Devchand Pallavi R, Liu Tianyun, Altman Russ B, FitzGerald Garret A, Schadt Eric E
Department of Physiology and Pharmacology, University of Calgary, Calgary, AB, Canada.
Department of Genetics, Stanford University, Stanford, CA, United States.
Front Pharmacol. 2018 Oct 4;9:1093. doi: 10.3389/fphar.2018.01093. eCollection 2018.

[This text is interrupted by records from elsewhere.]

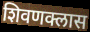
शिवणक्लास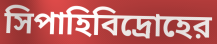
সিপাহিবিদ্রোহের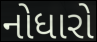
નોધારો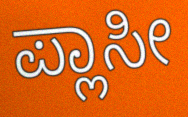
ಪ್ಲಾಸೀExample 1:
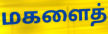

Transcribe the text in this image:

மகளைத்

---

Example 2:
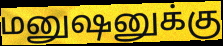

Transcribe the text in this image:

மனுஷனுக்கு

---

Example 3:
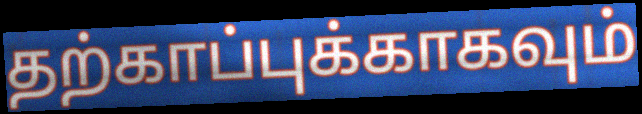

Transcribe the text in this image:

தற்காப்புக்காகவும்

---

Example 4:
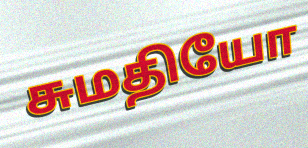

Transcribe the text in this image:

சுமதியோ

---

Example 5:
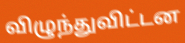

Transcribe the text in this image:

விழுந்துவிட்டன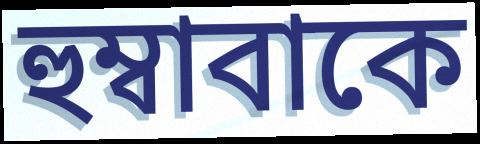
হুম্বাবাকেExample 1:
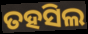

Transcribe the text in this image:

ତହସିଲ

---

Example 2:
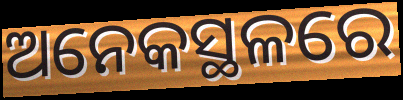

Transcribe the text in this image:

ଅନେକସ୍ଥଳରେ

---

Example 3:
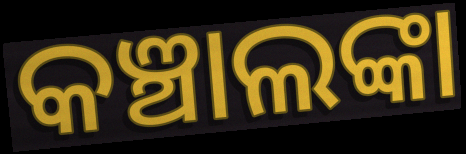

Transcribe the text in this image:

କଞ୍ଚାଲଙ୍କା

For almost two decades, pioglitazone has been prescribed primarily to prevent and treat insulin resistance in some type 2 diabetic patients. In this review, we trace the path to discovery of pioglitazone as a thiazolidinedione compound, the glitazone tracks through the regulatory agencies, the trek to molecular agonism in the nucleus and the binding of pioglitazone to the nuclear receptor PPAR gamma. Given the rise in consumption of pioglitazone in T2D patients worldwide and the increased number of clinical trials currently testing alternate medical uses for this drug, there is also merit to some reflection on the reported adverse effects. Going forward, it is imperative to continue investigations into the mechanisms of actions of pioglitazone, the potential of glitazone drugs to contribute to unmet needs in complex diseases associated with the dynamics of adaptive homeostasis, and also the routes to minimizing adverse effects in every-day patients throughout the world.

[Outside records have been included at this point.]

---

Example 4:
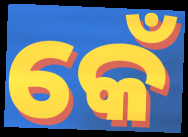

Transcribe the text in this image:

କେଁ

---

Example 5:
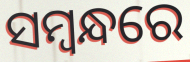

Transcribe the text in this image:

ସମ୍ବନ୍ଧରେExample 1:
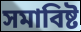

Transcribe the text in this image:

সমাবিষ্ট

近二十年来,吡格列酮主要用于预防和治疗某些2型糖尿病患者的胰岛素抵抗。在本综述中,我们追溯了吡格列酮作为噻唑烷二酮类化合物的发现历程、该格列酮类药物通过监管机构的审批过程、其在细胞核内的分子激动作用以及吡格列酮与核受体PPARγ的结合情况。鉴于全球2型糖尿病患者中吡格列酮的使用量不断增加,且目前有越来越多的临床试验在测试该药物的其他医学用途,对已报道的不良反应进行一些反思也很有必要。展望未来,必须继续研究吡格列酮的作用机制、格列酮类药物在与适应性稳态动态相关的复杂疾病中满足未满足需求的潜力,以及在全球普通患者中尽量减少不良反应的途径。